**** TEXT BLOCK
What's Social Investing? 5 Platforms Help You Invest for a Better World
Social investing, or socially responsible investing, doesn’t have to be hard. Here’s what it means and platforms that help you take part in social investing.
Feb. 14 2022, Published 1:30 p.m. ET
Socially responsible investing—or social investing—is a way for investors to grow their wealth in line with their values. Rather than dumping all of your money in a one-size-fits-all index fund, you can use social investing platforms and funds to grow your wealth and make the world a better place.
Here’s what social investing means and a handful of ways you can take that step toward having an impactful portfolio.
What is social investing?
Social investing is often referred to as SRI (socially responsible investing). It’s a type of impact investing that focuses on companies with equitable social practices. This includes a diverse executive leadership team made up of different genders and races. It also includes companies with a commitment to prevent modern-day slavery and child labor.
What are some of the top social investing platforms?
Everyone has their own social investing values they prioritize. Here are five ways you can invest for the greater good of all people:
1. Ellevest’s impact portfolio prioritizes social investing.
Ellevest is an impact investing platform that was built by women, for women. CEO Sallie Krawcheck is passionate about closing the gender wealth gap through intersectional means.
Ellevest offers an impact portfolio with different risk levels. A high-risk impact portfolio might include stocks like the Pax Ellevate Global Women’s Leadership Fund (PXWIX) and the Shares MSCI USA ESG Select ETF (SUSA).
Ellevest doesn’t offer a lot of opportunity for customization, but it’s a straightforward way to impact the world through social investing.
2. Wealthfront has socially responsible guide rails.
In addition to its classic investment portfolios, robo-adviser Wealthfront offers an SRI portfolio. The socially responsible portfolio focuses on:
Diversity and equity
Human rights
Resource management
Corporation governance
Climate change and pollution
Primarily, Wealthfront uses BlackRock funds in its social investing portfolios. It also rebalances through ongoing management.
3. The DEMZ fund lets you filter the S&P 500.
The Democratic Large Cap Core ETF (DEMZ) is a Nasdaq-traded fund that prioritizes companies led by Democrats. This type of social investing is good for people who want to divest from S&P 500 corporations that contribute to right-wing campaigns.
DEMZ was designed to reflect the performance of the S&P 500 from a more nuanced perspective. The fund's top holdings as of Feb. 14 include M&T Bank Corp. (MTB), Costco Wholesale Corp. (COST), Apple Inc. (AAPL), and Moody’s Corp. (MCO).
4. OpenInvest makes social investing easy.
J.P. Morgan (JPM) owns OpenInvest, which is a sustainable investing platform that’s still in the works. It will offer reporting that quantifies a portfolio’s environmental and social impact. OpenInvest also plans to offer values-based metrics like “LGBTQIA+ rights, racial justice, disability inclusion, and more.”
The platform will reportedly be optimized for tax efficiency at the individual level (including automated tax-loss harvesting).
5. Wealthsimple rounds out the list of social investing platforms.
Wealthsimple is another option for SRI investing. It’s based in Canada, but people with a Wealthsimple Plus subscription can buy, sell, and hold their investments in U.S. dollars without a per-trade conversion fee.
Wealthsimple is unique in that it offers its own proprietary funds (low-fee exchange-traded funds) that focus on both diversification and social impact. You can get social investing funds focused on North America, global markets, and even bonds and gold to hedge against risk.
********
**** EXTRACTED RECORDS
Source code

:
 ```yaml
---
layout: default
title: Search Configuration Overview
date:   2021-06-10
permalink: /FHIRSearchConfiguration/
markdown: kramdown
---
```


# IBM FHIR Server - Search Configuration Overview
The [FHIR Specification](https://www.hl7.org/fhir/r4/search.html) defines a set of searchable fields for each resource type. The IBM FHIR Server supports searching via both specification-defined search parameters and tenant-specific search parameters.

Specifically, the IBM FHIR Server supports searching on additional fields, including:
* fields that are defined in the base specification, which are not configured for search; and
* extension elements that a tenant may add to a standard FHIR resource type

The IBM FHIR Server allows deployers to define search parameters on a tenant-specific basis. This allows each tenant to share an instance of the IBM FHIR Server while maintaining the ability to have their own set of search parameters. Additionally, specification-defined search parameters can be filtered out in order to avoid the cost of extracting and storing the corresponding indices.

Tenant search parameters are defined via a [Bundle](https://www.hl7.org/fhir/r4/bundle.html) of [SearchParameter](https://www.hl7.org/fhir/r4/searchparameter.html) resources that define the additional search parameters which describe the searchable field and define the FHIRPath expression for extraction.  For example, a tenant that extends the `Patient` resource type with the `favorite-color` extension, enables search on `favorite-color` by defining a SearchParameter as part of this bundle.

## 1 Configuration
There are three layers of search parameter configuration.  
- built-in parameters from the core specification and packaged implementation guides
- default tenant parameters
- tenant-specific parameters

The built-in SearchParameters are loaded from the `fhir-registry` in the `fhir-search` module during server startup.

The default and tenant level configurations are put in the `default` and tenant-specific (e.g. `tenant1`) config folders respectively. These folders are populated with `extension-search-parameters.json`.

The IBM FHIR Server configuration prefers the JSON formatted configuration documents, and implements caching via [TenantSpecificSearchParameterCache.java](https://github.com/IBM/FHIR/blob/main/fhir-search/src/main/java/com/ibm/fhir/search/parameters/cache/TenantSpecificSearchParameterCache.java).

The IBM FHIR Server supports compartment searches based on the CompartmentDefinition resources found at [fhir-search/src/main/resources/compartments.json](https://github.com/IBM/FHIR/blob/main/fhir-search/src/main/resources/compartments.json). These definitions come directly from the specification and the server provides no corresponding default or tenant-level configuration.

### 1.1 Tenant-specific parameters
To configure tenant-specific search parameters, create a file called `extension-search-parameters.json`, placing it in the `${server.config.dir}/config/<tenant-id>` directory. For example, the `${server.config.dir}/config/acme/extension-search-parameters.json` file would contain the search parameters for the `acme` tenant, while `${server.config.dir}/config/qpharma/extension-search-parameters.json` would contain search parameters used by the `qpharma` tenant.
********
§ **PROBLEM DETAILS**:
Could you rewrite the social investing article starting with "Social investing is often" and going on through "social investing platforms?", changing "executive leadership team" to "board of directors"?

§ **OUTPUT FOR THIS EXERCISE**:
Social investing is often referred to as SRI (socially responsible investing). It’s a type of impact investing that focuses on companies with equitable social practices. This includes a diverse board of directors made up of different genders and races. It also includes companies with a commitment to prevent modern-day slavery and child labor.
What are some of the top social investing platforms?